▶ _TASK DESCRIPTION_:
Extract the lines of the material starting at the line containing "Comparativa de coches" and ending at the line containing "audiencia y mostrar", and reproduce them verbatim.

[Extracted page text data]

|---|

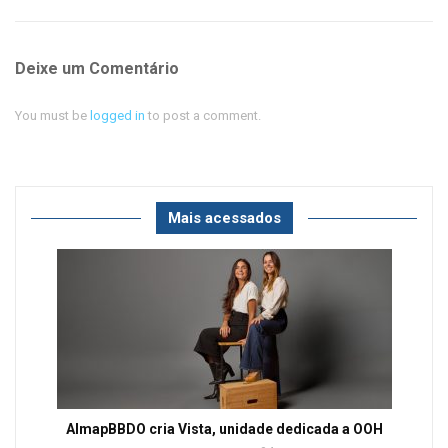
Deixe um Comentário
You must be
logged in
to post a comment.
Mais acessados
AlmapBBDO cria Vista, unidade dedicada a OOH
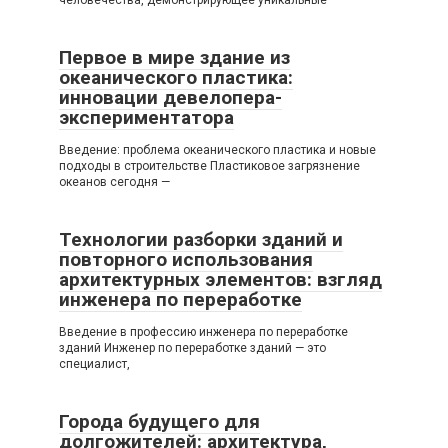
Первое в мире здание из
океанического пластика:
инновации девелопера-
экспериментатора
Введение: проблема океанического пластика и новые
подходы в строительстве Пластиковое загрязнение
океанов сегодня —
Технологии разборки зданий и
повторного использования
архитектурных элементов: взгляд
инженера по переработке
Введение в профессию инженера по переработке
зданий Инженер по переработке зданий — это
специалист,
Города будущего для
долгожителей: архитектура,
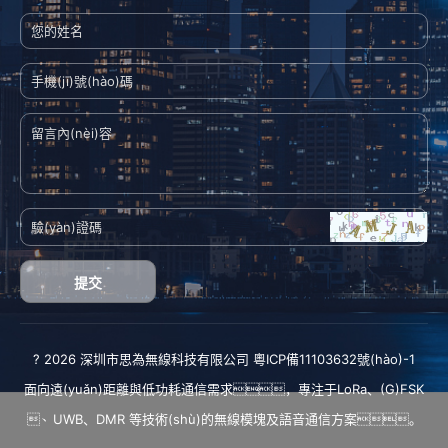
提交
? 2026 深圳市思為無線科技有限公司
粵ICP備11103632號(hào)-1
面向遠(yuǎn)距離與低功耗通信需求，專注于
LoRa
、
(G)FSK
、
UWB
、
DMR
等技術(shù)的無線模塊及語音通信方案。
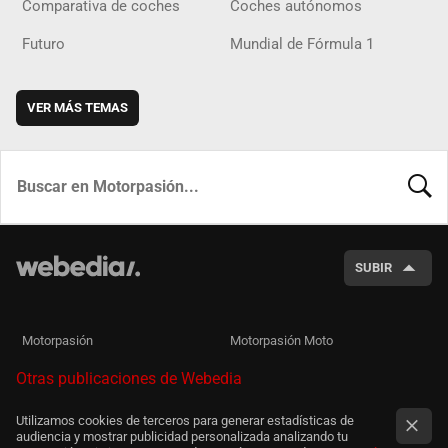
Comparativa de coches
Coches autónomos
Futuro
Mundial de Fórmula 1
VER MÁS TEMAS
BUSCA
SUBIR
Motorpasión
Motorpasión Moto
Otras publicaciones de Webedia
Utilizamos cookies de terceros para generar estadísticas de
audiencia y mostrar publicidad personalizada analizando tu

|---|

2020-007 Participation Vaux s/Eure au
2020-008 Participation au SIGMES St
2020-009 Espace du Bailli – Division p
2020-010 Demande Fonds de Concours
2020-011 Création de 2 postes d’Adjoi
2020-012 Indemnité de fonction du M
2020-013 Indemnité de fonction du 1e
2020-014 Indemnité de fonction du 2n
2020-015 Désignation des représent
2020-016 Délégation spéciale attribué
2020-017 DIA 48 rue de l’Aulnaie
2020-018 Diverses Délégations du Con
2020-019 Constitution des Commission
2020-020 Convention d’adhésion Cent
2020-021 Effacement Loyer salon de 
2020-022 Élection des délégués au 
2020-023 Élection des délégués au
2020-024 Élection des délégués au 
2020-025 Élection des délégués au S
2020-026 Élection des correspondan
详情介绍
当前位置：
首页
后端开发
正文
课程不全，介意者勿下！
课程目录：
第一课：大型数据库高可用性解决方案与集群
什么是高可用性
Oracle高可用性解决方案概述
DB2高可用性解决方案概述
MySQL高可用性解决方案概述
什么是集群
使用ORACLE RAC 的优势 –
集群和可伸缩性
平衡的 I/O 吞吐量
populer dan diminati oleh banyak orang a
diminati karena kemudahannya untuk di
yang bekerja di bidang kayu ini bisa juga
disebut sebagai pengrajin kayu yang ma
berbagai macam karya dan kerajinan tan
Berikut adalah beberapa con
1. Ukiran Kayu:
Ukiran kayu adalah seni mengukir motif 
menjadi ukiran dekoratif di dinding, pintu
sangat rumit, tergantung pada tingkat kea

|---|

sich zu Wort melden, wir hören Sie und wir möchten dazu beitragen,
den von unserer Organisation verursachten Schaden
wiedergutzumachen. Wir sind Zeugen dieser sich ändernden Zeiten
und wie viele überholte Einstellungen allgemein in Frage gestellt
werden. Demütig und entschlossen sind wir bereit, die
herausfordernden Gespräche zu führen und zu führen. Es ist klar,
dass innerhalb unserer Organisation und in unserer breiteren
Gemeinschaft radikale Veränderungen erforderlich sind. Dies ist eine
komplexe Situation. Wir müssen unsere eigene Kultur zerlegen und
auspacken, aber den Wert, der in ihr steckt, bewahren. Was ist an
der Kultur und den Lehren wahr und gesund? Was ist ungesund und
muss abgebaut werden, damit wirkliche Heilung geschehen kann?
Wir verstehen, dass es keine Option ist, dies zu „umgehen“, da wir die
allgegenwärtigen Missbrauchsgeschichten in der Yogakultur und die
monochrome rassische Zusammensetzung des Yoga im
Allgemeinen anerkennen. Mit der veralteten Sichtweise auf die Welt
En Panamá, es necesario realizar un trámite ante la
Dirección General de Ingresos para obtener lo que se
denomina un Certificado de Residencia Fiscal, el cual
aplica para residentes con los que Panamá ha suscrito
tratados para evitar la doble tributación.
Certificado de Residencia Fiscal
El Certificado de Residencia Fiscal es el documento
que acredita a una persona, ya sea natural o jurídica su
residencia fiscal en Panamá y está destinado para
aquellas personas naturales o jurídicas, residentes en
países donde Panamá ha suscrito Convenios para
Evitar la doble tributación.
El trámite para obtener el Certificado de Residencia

|---|

▶ _EXERCISE OUTPUT_:
Comparativa de coches
Coches autónomos
Futuro
Mundial de Fórmula 1
VER MÁS TEMAS
BUSCA
SUBIR
Motorpasión
Motorpasión Moto
Otras publicaciones de Webedia
Utilizamos cookies de terceros para generar estadísticas de
audiencia y mostrar publicidad personalizada analizando tu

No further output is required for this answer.